Two of his daughters, Cindy (Morris) Deer, of Huron, and Valerie (Morris) Wess, of New London, listened as their father shared his memories of WWII.
“That’s the first time I’ve heard any of this,” said Deer, who lived away from her father for many years, so she didn’t have an opportunity to hear his stories.
“It’s sad to know he had to go through that — that anybody had to go through that. I respect our military,” Wess added. “It’s sad memories for him.”
Morris was involved in the occupation forces.
“(We were) overseeing the civilian population where we had been victorious,” he said. “During the occupation forces I guarded some of Hitler’s SS men. They weren’t so high and mighty (then). They were docile. … They did the enforcing of what he (Hitler) wanted done.
“I was involved in the the liberation of France, Paris, Belgium, Holland,” Morris added.
After the war
In 1945, Morris was discharged from the Army and sent home.
He went back to coal-mining for a year. In 1951, he moved from Belva, W.Va. to Ashtabula County. About a year later, he married his first wife, the late Sonia Haag.
“My present wife is Thelma. We have been married for 46 years,” said Morris, who has lived in Norwalk since the end of July to be closer to his family.
For 33 years, Morris worked for Union Carbide Corp.
“I was in the traffic department that unloaded railroad cars,” he said.

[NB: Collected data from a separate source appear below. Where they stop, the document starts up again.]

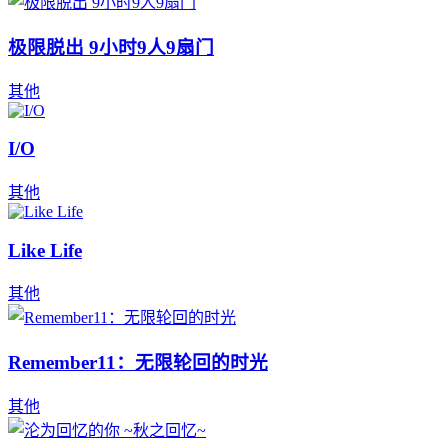
极限脱出 9小时9人9扇门
其他
I/O
其他
Like Life
其他
Remember11：无限轮回的时光
其他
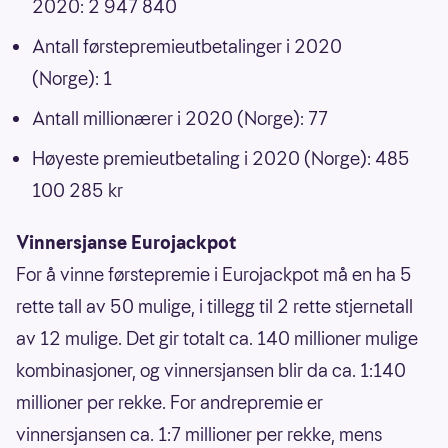
2020: 2 947 840
Antall førstepremieutbetalinger i 2020
(Norge): 1
Antall millionærer i 2020 (Norge): 77
Høyeste premieutbetaling i 2020 (Norge): 485
100 285 kr
Vinnersjanse Eurojackpot
For å vinne førstepremie i Eurojackpot må en ha 5
rette tall av 50 mulige, i tillegg til 2 rette stjernetall
av 12 mulige. Det gir totalt ca. 140 millioner mulige
kombinasjoner, og vinnersjansen blir da ca. 1:140
millioner per rekke. For andrepremie er
vinnersjansen ca. 1:7 millioner per rekke, mens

After being a courier for 22 years, he retired from Union Carbide at age 60.
“Then I was doing part-time work until I was 83,” Morris said. “From the day I was born, my dad told me to work hard and not depend on someone else and give my best to my employer.”
His daughters knew their father was in the military, but he hadn’t talked much about his experiences.
“I didn’t know enough to ask about it,” Wess said. “The main thing I knew was (the story) about crawling through the field that was on fire. It’s nice to hear these stories.”
Her father said he doesn’t have any nightmares about World War II and the shrapnel in his arm doesn’t bother him.
“I try not to think too much about the past. I just think about the friends I’ve lost,” he said.